-- PASSAGE SHOWN follows --
The most recently available VOC data for the SoCAB from photochemical assessment monitoring stations (PAMS) were used to create a representative contemporary mix of VOC. The PAMS organic compound mixing ratios for six stations (at Azusa, Banning-Hathaway, Burbank-West Palm, Los Angeles-West, Pico Rivera, and Upland-San Bernardino) were averaged and assigned to species groupings used in the RACM2. The organic compounds were allocated according to the assignments for alkanes, alkenes, alkynes, and carbonyls in Table S-1, and for aromatic hydrocarbons in Table S-2, and used the percentage composition for the RACM2 species from the VOC profile given in Table 2. Updated ozone isopleth plots were derived from a matrix of 2000 simulations with varying initial NO_x and VOC mixing ratios shown in Table S-3 for the years 1995–2011. The VOC and NO_x mixing ratios for 2008 (or the closest available year) were multiplied by the emission reduction factors given in Table 1 to project the VOC and NO_x concentrations in 2030. The initial and boundary conditions and other run conditions (e.g., mixing height, temperature, time-dependent photolysis rate constants) (Table 3) were the same from run to run with the exception of the initial VOC and NO_x mixing ratios.

Table 2. VOC species profile used for Box Model simulations.

RACM2 Species	Average (ppb C)	RACM2 Species	Average (ppb C)
Alkanes		Alkynes
ETH	15.0 ± 7.0	ACE	3.2 ± 1.2
HC3	36.7 ± 23.6
HC5	34.1 ± 14.9	Aromatics
HC8	7.6 ± 4.3	BEN	2.2 ± 1.0
		TOL	15.7 ± 18.8
Alkenes		XYM	3.4 ± 2.3
ETE	4.6 ± 1.6	XYP	3.5 ± 2.9
OLT	2.4 ± 1.1	XYO	3.7 ± 2.9
OLI	0.7 ± 0.3
ISO	0.9 ± 0.7	Aldehydes
		HCHO	6.7 ± 4.6
		ACD	9.5 ± 9.8

Notes: The average values were used for the simulations.

Table 3. Initial conditions used for the Box Model simulations.
-- PASSAGE SHOWN concluded --
▸ TASKS
a) Rewrite the paragraph of the ozone modeling passage that begins "The most recently available VOC data" as a short bulleted list that keeps its main facts.
b) Write what comes next in the ozone modeling passage, picking up right after its last line.
-- SUPPLIED RECORDS follows --
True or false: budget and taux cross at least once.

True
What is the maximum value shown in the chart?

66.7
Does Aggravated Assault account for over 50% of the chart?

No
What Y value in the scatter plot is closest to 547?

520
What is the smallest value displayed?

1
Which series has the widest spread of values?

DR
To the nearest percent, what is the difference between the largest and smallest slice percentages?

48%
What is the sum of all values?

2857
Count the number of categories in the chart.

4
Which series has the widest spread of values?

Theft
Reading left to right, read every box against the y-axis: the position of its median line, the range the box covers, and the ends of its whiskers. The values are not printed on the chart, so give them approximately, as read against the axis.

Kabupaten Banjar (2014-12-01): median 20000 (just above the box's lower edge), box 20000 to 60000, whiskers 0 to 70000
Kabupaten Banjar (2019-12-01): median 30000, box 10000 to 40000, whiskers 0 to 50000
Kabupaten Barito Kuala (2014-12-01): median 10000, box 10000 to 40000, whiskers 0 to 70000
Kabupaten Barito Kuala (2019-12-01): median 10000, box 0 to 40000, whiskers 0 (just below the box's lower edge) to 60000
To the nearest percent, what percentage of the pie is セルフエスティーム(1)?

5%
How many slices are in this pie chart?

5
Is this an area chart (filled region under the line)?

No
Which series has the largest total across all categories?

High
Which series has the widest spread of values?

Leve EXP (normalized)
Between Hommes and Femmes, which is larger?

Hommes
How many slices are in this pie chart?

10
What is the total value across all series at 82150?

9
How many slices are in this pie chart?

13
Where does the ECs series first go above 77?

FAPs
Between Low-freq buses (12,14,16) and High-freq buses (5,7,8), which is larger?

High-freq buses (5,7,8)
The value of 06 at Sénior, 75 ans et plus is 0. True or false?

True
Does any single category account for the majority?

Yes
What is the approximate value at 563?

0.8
-- SUPPLIED RECORDS concluded --
▸ ANSWERS BY ITEM
a)
- A contemporary VOC mix for the SoCAB was built from the latest data from photochemical assessment monitoring stations (PAMS).
- Organic compound mixing ratios from six stations (Azusa, Banning-Hathaway, Burbank-West Palm, Los Angeles-West, Pico Rivera, and Upland-San Bernardino) were averaged and assigned to RACM2 species groups.
- Alkanes, alkenes, alkynes, and carbonyls were allocated by Table S-1 and aromatic hydrocarbons by Table S-2, using the RACM2 percentage composition from the VOC profile in Table 2.
- Updated ozone isopleth plots came from a matrix of 2000 simulations with varying initial NO_x and VOC mixing ratios (Table S-3) for 1995–2011.
- VOC and NO_x mixing ratios for 2008 (or the closest available year) were multiplied by the emission reduction factors in Table 1 to project 2030 concentrations.
- All other run conditions, including initial and boundary conditions, mixing height, temperature, and time-dependent photolysis rate constants (Table 3), stayed the same between runs; only the initial VOC and NO_x mixing ratios changed.

b)
Initial Condition	Value
Start time	6:00
Duration	18 hr
Temperature	298 K
Pressure	1013.25 mbar
Date for photolysis calculation	June 21
Ozone (initial)	30. ppbv
NO/NOx (initial)	0.95
H2	550

Results and discussion

Long-term changes in the spatial and temporal variations of peak ozone levels in the SoCAB

The trends in the 3-yr running seasonal (June 1 to September 30) mean daily maximum hourly ozone concentrations in the SoCAB from 1982 to 2012 were examined by location and day of week. Figure 2 shows the trends in summer mean daily maximum 8-hr ozone by day of week. The trends for weekends are shown with filled circles for Sundays and open circles for Saturdays. Weekday trends are shown as broken lines. The weekday trends show rapid and steady decline in ozone levels from 1982 to 2000, but a relatively flat trend during the last 12 yr. Weekends show a relatively slow decline during the first 12 yr, followed by 6 yr of rapid decrease from mid-1990s to 2000, and back to a slow-declining trend during the last 12 yr. Weekend-weekday differences were minimal in the early 1980s, increased during the late 1980s in the western half of the SoCAB, and gradually spread further east during the 1990s. Although ozone levels decreased slowly during the past decade at Crestline for both Sunday and weekdays, the weekday ozone levels at the central Basin sites show slightly increasing trends in the past decade. The minima in the ozone trends at the central Basin sites coincided with minima in the trend of the ratio of ROG to NO_x emissions shown in Figure 3. The magnitude of the weekend ozone effect (Sunday–Weekday) was at historic highs during this period and has eased in recent years with increases in the ambient VOC/NO_x ratios (Fujita et al., 2013).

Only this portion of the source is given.